Prévisions d’experts :

  • L’initiative Quantum Blockchain de la DARPA a suggéré que des menaces significatives pourraient émerger dans les années 2030.
  • Des estimations plus prudentes des cryptographes et d’IBM situent une menace cryptographique pratiquement pertinente dans les années 2030 à 2040.
  • Certains chercheurs soutiennent désormais que la limite inférieure de la fenêtre de danger pourrait arriver au début des années 2030 si l’ingénierie assistée par l’IA accélère les progrès matériels.

Principaux obstacles techniques restants : Correction quantique des erreurs à grande échelle, atteinte du seuil de tolérance aux défauts, augmentation du nombre de qubits sans augmenter proportionnellement les taux d’erreur, maintien de la cohérence des qubits assez longtemps pour faire fonctionner des circuits profonds, et résolution des énormes défis d’ingénierie liés à la construction et à l’exploitation de ces machines.

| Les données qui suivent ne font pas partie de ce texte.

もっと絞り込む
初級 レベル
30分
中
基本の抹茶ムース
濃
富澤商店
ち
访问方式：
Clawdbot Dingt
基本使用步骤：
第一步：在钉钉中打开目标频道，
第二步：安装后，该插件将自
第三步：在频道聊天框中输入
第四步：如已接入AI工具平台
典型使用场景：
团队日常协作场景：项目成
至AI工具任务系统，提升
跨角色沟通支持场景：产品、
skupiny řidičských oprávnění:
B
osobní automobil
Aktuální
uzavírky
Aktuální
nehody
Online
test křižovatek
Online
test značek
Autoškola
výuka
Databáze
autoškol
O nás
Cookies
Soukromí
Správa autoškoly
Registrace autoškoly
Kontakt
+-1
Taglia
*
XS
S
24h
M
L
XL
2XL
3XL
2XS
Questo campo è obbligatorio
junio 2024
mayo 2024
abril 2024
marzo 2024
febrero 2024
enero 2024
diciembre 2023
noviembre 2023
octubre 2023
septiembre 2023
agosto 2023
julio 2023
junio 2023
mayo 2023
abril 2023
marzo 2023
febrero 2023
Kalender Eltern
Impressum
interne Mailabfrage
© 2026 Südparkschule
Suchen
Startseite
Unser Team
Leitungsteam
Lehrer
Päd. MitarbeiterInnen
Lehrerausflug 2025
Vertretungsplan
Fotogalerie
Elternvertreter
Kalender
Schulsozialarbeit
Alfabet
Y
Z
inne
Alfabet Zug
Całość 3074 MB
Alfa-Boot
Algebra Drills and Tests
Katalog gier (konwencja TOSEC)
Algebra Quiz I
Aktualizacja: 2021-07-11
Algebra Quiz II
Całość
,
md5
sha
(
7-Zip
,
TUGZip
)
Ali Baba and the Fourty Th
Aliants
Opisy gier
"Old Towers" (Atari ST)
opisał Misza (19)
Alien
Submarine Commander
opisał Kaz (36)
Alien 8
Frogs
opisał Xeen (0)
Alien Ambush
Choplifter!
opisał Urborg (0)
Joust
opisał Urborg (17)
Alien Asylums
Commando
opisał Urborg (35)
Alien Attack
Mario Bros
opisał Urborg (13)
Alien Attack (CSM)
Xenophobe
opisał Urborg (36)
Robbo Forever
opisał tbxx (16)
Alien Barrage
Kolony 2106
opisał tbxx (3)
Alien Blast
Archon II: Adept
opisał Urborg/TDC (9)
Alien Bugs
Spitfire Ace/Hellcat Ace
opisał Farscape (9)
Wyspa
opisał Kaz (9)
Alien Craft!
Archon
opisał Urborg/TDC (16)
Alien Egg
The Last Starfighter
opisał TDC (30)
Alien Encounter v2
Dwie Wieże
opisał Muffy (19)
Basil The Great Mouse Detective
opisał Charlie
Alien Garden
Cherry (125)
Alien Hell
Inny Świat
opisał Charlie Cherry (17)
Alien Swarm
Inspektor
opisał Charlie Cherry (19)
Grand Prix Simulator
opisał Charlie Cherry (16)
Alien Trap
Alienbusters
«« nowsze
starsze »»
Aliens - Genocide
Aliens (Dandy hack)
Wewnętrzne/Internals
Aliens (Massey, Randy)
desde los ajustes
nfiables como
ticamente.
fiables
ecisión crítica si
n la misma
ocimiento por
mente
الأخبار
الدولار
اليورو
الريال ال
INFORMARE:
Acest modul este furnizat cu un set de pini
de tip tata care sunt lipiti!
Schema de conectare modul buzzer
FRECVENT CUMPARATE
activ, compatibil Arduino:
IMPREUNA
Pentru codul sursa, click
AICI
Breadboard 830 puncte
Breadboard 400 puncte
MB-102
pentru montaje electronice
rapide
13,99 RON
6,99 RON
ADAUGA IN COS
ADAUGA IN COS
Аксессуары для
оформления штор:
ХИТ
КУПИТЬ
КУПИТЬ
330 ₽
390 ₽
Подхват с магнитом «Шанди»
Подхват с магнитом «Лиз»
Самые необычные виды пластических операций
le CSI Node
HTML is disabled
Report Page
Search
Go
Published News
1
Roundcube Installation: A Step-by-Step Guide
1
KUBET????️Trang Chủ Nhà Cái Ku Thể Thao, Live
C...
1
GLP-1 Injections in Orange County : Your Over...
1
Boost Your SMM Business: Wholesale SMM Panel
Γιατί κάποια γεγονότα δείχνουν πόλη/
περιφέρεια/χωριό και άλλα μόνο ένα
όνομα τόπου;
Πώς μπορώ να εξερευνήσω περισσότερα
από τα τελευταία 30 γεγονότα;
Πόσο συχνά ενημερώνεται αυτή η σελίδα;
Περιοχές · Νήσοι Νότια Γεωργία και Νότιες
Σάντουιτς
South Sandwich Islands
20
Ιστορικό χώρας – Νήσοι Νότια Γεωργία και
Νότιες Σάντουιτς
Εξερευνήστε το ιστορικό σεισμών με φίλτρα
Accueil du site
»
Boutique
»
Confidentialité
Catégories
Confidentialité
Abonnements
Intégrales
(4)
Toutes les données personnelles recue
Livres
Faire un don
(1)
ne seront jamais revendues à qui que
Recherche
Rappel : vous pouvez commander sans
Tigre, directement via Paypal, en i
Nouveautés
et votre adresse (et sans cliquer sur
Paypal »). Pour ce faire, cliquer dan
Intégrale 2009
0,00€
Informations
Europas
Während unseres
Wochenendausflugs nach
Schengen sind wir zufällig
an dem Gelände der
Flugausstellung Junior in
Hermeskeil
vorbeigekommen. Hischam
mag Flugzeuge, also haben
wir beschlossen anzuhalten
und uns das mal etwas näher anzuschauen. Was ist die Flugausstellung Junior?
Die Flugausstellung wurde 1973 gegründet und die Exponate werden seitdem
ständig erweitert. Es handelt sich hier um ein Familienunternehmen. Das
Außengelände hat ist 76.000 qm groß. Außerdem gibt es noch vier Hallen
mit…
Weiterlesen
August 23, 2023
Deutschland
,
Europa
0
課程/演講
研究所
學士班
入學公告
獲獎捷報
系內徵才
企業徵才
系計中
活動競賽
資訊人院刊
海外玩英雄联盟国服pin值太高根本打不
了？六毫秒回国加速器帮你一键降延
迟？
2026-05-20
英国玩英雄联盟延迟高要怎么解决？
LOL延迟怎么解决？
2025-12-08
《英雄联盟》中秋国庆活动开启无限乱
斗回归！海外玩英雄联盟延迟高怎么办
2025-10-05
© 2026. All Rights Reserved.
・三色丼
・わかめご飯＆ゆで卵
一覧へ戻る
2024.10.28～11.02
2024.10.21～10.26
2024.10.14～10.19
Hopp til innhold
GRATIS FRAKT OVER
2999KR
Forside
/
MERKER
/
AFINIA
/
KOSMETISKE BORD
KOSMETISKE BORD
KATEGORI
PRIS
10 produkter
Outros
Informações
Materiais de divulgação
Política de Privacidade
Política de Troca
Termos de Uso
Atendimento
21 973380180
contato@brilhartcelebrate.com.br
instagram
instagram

Scénarios possibles : L’avenir le plus crédible est une escalade progressive du risque plutôt qu’une rupture soudaine. Le Bitcoin et d’autres cryptomonnaies disposent d’une période de temps, probablement mesurée en années, et non en décennies, pour moderniser leurs fondations cryptographiques avant qu’une menace concrète ne se matérialise. L’utilisation judicieuse de cette fenêtre dépend de la gouvernance, de la coordination des développeurs et de la rapidité de progression du matériel quantique.

Conclusion

L’informatique quantique est réelle, progresse rapidement et est pertinente pour toute personne détenant des actifs numériques.

Ce n’est pas une menace qui arrivera demain. Mais c’est une menace qui arrive, et la préparation nécessite potentiellement une mise à jour historique du protocole, qui prendra des années à être coordonnée et exécutée en toute sécurité.

Bitcoin n’est actuellement pas résistant au quantique. Mais il n’est pas non plus sans défense. Les outils pour améliorer existent. La recherche est en cours. La question est de savoir si la communauté Bitcoin décentralisée peut coordonner une migration avant que la menace ne devienne urgente, et si l’écosystème crypto plus large peut faire de même.